* _Exercises to complete_
[1] Using the text about Stewart and InterBrews, list every reason it gives for Stewart going back to interview a brewery again.
[2] For each statement, say yes or no as to whether the text about Stewart and InterBrews supports it, and quote the words that decide it.
(a) Stewart moved to Houston at age 22.
(b) Stewart interviews only people who work in the beer industry.
(c) Houston has more than 40 breweries.

* _Text block_

-------------------------

Around that time, Stewart watched a documentary called How Beer Saved the World, which argued that people's taste for beer led to a variety of civilization-changing innovations in fields like agriculture and mathematics. Stewart had been intrigued by craft beer since he had moved to Houston at 22, when he spotted Saint Arnold beer in a grocery store, and had even considered becoming a home brewer. “It hit me one night, sitting at my kitchen table, like this light from heaven,” he recalled. “'This is a worthwhile thing to talk about. You already love it. You're already curious about it. So, that should be it.'”

That was more than four years and 120 episodes ago.

A typical InterBrews episode features a freewheeling, hourlong conversation over beer, touching on topics like Reuben sandwiches, Stewart's childhood in a dry Arkansas county and the various nicknames of sports groupies – and, of course, diving into a brewery's background and how its beers came to be.

“I'm not even married to the point that they have to be in the beer industry,” Stewart said of his interview subjects, as he's interviewed everybody from mead makers to the hosts of beer-centric radio programs. Still, he estimates that he's interviewed the people behind all of Houston's nearly 30 breweries, sometimes more than once. He'll often go back if a brewery has a new event or flavor coming up, or if it's just been awhile since he last chatted with them. “There's only so much beer you can drink in an hour,” he said.

-------------------------

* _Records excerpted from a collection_
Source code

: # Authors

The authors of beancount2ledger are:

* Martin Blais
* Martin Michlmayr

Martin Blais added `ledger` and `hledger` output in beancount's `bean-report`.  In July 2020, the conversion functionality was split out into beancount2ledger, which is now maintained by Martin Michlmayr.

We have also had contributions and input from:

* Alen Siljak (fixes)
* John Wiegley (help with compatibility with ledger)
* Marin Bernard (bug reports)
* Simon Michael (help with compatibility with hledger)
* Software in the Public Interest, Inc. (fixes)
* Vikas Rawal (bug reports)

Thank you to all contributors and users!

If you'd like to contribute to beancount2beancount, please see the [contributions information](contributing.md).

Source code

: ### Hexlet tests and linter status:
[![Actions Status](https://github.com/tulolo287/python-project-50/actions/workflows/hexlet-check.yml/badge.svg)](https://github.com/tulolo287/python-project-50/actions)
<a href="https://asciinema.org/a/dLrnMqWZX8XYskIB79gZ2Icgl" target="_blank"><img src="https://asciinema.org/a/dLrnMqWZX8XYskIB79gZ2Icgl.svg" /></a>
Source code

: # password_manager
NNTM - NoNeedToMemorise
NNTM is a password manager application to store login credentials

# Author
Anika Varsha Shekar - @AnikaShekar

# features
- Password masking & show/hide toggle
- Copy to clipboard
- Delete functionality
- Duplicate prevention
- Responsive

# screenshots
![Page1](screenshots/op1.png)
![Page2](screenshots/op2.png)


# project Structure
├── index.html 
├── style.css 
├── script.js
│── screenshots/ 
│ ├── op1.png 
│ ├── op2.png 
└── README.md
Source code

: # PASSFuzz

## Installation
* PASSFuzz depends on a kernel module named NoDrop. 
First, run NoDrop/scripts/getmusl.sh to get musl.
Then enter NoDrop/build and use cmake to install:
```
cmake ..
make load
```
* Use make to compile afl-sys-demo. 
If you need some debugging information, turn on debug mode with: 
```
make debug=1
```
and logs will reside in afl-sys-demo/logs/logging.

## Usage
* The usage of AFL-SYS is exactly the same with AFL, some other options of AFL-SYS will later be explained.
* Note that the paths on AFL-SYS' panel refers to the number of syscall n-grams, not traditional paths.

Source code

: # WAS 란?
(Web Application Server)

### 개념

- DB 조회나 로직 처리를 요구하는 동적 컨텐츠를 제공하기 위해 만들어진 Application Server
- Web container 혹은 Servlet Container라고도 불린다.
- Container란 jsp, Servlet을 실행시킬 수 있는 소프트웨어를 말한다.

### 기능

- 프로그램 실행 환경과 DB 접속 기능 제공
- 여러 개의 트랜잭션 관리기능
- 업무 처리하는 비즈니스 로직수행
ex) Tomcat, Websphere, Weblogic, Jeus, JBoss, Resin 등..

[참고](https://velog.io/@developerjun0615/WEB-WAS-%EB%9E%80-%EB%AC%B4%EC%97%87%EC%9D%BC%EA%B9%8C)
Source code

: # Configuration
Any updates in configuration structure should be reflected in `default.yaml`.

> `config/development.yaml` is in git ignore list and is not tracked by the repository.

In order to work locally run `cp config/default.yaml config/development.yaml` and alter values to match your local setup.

-------------------------

* _Results by task_
[1]
- The brewery has a new event coming up.
- The brewery has a new flavor coming up.
- It has been a while since he last chatted with them.

[2]
(a) Yes: "since he had moved to Houston at 22"
(b) No: "I'm not even married to the point that they have to be in the beer industry"
(c) No: "all of Houston's nearly 30 breweries"